----- DATASET EXTRACT

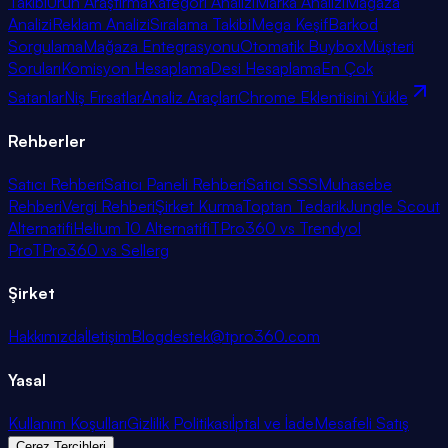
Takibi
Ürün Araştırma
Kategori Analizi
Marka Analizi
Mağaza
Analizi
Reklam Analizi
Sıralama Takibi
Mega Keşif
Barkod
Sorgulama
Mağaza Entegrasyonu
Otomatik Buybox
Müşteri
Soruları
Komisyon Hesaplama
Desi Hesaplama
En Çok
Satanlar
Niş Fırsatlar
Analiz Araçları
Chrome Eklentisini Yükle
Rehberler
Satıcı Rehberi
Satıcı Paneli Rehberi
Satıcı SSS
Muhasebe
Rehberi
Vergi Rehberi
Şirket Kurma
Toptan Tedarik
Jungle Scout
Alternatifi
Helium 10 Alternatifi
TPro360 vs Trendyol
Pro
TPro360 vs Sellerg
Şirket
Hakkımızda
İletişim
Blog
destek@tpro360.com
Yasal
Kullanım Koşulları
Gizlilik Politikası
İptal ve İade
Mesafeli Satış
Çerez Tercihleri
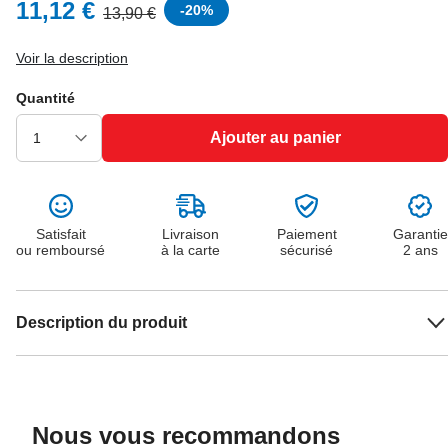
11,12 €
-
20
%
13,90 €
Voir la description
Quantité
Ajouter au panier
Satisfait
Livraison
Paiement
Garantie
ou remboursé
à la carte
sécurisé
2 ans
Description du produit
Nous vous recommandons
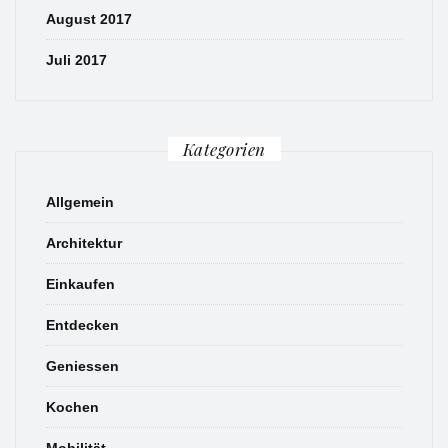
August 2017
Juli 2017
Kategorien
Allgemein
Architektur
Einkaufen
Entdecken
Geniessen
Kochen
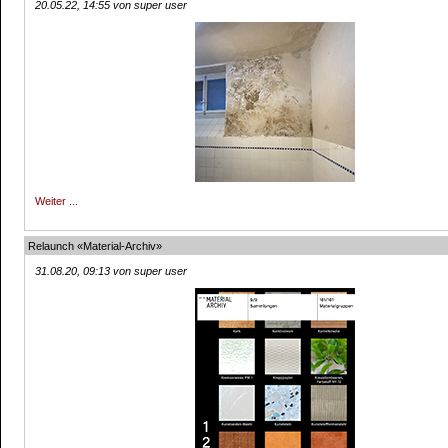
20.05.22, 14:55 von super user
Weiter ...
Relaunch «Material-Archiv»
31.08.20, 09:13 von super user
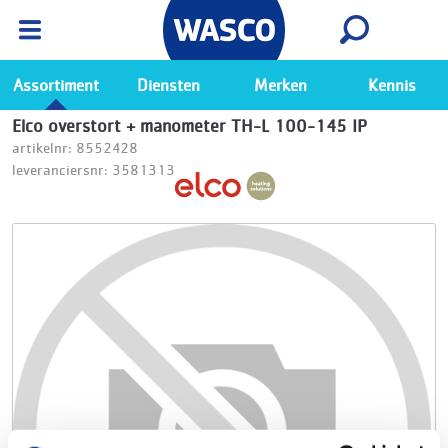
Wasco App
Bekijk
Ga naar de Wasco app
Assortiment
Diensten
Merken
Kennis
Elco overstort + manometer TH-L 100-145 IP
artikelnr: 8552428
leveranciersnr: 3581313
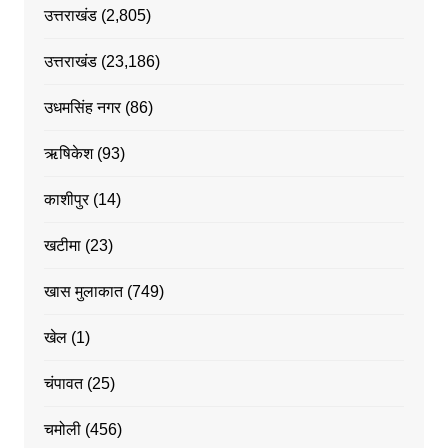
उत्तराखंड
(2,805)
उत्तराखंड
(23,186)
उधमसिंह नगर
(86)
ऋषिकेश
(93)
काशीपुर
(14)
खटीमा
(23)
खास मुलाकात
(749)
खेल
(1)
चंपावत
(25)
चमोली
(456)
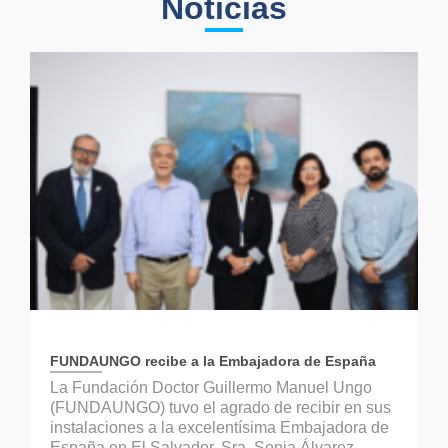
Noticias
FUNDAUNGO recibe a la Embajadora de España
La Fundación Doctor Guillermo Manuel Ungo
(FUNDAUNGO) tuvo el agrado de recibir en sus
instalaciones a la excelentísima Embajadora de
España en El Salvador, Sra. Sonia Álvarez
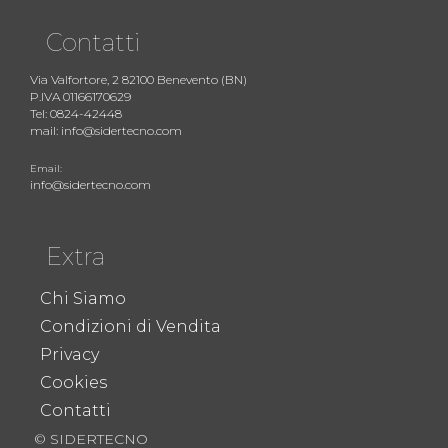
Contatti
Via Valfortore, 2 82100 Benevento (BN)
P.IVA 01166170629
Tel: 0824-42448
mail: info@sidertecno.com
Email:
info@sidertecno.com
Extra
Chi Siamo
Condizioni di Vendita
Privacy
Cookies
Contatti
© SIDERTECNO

----------
----- DATASET EXTRACT

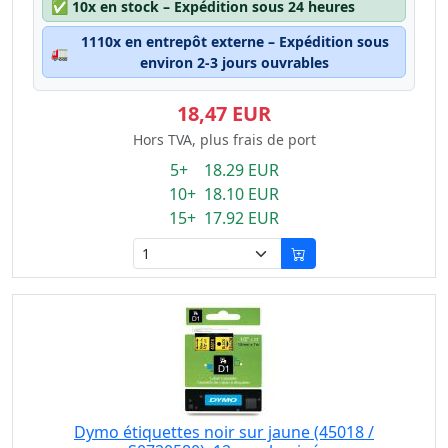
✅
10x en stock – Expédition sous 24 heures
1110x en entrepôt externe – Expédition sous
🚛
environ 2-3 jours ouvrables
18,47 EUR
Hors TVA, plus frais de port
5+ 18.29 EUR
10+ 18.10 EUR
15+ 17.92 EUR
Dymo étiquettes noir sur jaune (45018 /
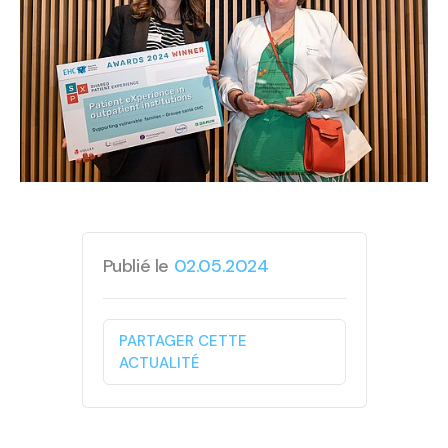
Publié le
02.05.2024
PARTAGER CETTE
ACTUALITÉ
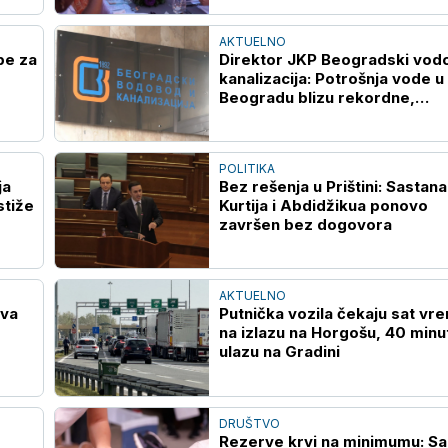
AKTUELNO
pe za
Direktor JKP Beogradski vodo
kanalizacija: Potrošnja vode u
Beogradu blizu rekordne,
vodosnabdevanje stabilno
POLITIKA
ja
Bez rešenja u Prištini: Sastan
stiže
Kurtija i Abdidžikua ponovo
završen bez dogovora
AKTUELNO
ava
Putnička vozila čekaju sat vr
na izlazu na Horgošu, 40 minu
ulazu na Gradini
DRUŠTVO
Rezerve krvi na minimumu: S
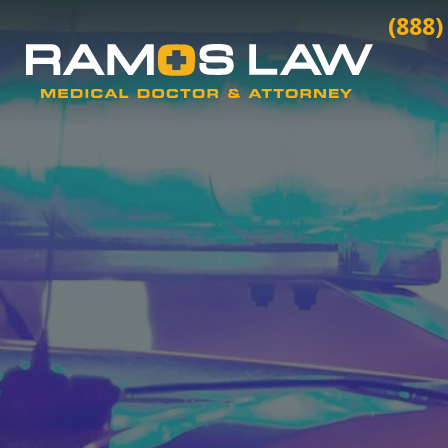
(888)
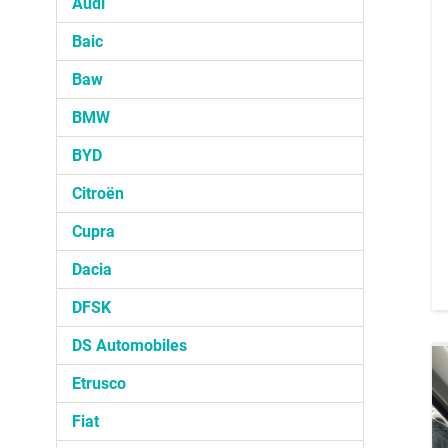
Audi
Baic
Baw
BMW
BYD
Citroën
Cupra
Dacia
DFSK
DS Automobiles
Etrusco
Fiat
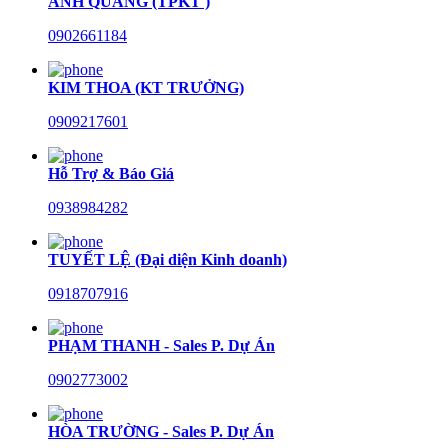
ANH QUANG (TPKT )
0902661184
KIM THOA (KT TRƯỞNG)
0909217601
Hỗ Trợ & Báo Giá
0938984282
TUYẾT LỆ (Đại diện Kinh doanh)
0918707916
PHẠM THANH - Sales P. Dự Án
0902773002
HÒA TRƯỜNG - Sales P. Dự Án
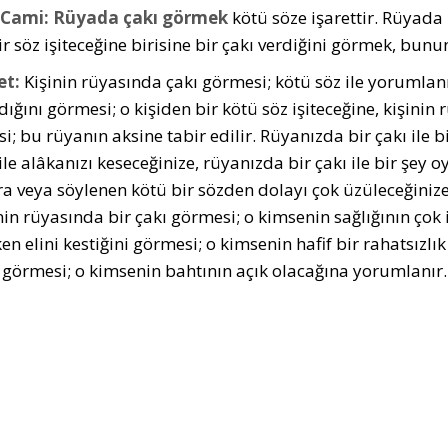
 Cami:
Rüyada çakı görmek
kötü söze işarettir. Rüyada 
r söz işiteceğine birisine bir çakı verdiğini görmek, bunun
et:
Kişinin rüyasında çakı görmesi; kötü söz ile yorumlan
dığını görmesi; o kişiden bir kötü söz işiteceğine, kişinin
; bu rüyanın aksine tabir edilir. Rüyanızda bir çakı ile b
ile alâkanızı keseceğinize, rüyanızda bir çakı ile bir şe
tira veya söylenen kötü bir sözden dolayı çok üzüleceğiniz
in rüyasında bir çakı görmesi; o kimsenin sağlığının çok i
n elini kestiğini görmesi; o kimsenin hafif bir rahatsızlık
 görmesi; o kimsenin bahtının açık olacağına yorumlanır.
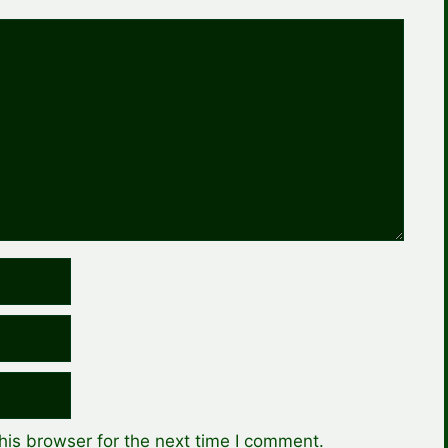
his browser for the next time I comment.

----------

**THE PROBLEM:** Among the lines above, count those that include the word "Embajadora". Give only the result.

**YOUR SOLUTION:** 2